1. Vendor-Focused Trade Shows
There are only two reasons to attend a trade show: 1) to generate sales leads or 2) to close existing opportunities. Both goals are impossible to achieve if neither customers nor potential customers attend the trade show.
For example, I know a guy who spent $100,000 for a booth at a trade show and got only 132 “sales leads.” And all but 22 of those “leads” were people from other vendors who were looking for a new job.
- Smart strategy: Insist that every trade show investment be matched by a reasonable financial return, in the form of sales leads that eventually generate revenue. If you’re not confident the trade show will more than pay for itself, don’t attend.
2. Brand Awareness Campaigns
Your brand is important. However, unless you’re selling a mass-market consumer product and willing to spend many millions on advertising, it is your products and services that will create your brand–not your marketing activity.
The truth is that brochures, websites, videos, and advertisements aimed at raising “brand awareness” are usually a waste of money. There’s just too much “brand spam” floating around for anyone to take notice.
- Smart strategy: Set goals for and measure every marketing activity by whether (and how well) it creates sales leads or shortens the sales cycle.
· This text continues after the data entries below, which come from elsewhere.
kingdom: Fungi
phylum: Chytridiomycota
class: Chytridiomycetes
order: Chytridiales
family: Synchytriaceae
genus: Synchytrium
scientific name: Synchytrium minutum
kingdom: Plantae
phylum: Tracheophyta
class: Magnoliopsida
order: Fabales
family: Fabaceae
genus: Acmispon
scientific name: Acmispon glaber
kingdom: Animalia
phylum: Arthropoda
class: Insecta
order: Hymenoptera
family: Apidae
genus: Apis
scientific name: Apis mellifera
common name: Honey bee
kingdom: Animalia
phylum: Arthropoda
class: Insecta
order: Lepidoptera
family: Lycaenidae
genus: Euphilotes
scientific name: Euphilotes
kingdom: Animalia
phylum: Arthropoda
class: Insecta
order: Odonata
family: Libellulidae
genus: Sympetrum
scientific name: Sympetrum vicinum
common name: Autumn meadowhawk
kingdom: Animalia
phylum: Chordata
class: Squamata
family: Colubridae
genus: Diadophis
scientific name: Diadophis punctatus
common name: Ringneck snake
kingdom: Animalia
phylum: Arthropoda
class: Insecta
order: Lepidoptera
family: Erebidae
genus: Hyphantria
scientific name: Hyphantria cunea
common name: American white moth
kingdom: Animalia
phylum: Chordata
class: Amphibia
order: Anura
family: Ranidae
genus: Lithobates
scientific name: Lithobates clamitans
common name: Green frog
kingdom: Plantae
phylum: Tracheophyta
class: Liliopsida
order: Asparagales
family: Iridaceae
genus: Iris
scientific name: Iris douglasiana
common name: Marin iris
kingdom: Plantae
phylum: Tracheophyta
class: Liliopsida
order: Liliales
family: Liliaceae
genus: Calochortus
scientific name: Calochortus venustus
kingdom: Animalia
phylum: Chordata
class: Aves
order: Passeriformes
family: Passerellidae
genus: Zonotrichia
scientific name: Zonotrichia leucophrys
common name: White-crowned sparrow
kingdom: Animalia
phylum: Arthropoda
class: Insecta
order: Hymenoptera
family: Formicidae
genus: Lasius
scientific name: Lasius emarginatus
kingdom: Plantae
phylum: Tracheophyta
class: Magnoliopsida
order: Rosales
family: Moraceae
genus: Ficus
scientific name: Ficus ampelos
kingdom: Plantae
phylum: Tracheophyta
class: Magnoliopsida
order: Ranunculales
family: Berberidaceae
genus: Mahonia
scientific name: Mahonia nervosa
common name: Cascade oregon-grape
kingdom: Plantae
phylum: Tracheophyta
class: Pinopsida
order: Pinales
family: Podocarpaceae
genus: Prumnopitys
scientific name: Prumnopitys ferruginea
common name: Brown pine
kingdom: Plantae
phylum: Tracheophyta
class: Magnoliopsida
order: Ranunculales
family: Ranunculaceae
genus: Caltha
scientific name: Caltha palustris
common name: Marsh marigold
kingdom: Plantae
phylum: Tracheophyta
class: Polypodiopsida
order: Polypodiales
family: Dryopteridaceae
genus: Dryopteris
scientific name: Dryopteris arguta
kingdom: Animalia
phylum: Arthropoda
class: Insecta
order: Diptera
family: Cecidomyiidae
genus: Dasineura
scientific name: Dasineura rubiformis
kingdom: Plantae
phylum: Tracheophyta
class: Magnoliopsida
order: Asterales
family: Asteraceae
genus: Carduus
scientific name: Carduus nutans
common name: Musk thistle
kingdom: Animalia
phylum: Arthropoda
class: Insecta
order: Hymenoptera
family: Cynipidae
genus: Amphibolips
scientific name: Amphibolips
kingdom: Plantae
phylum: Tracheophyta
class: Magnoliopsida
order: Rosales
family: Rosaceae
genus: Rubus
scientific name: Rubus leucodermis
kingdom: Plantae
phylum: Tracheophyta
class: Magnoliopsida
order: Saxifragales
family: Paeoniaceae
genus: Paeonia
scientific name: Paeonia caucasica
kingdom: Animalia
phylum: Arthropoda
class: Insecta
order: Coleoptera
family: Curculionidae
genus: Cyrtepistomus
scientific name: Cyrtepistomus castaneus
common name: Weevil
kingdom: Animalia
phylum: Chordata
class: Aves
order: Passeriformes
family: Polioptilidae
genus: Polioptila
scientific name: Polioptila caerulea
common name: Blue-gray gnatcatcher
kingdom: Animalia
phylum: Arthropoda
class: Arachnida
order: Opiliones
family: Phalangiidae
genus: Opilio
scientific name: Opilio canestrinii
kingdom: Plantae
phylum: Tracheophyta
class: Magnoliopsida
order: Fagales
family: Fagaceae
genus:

In other words, treat marketing activity as tactical, rather than strategic.
3. Bogus Market Research
Market research can give you an accurate snapshot of what your customers are thinking and feeling, providing that research is quantitative, statistically valid, and independent of a hidden agenda..
- Smart strategy: Rather than waste money on custom market research, compile and contrast publicly available data that’s gathered without a specific agenda–such as government statistics or market research aimed at a broader vendor audience.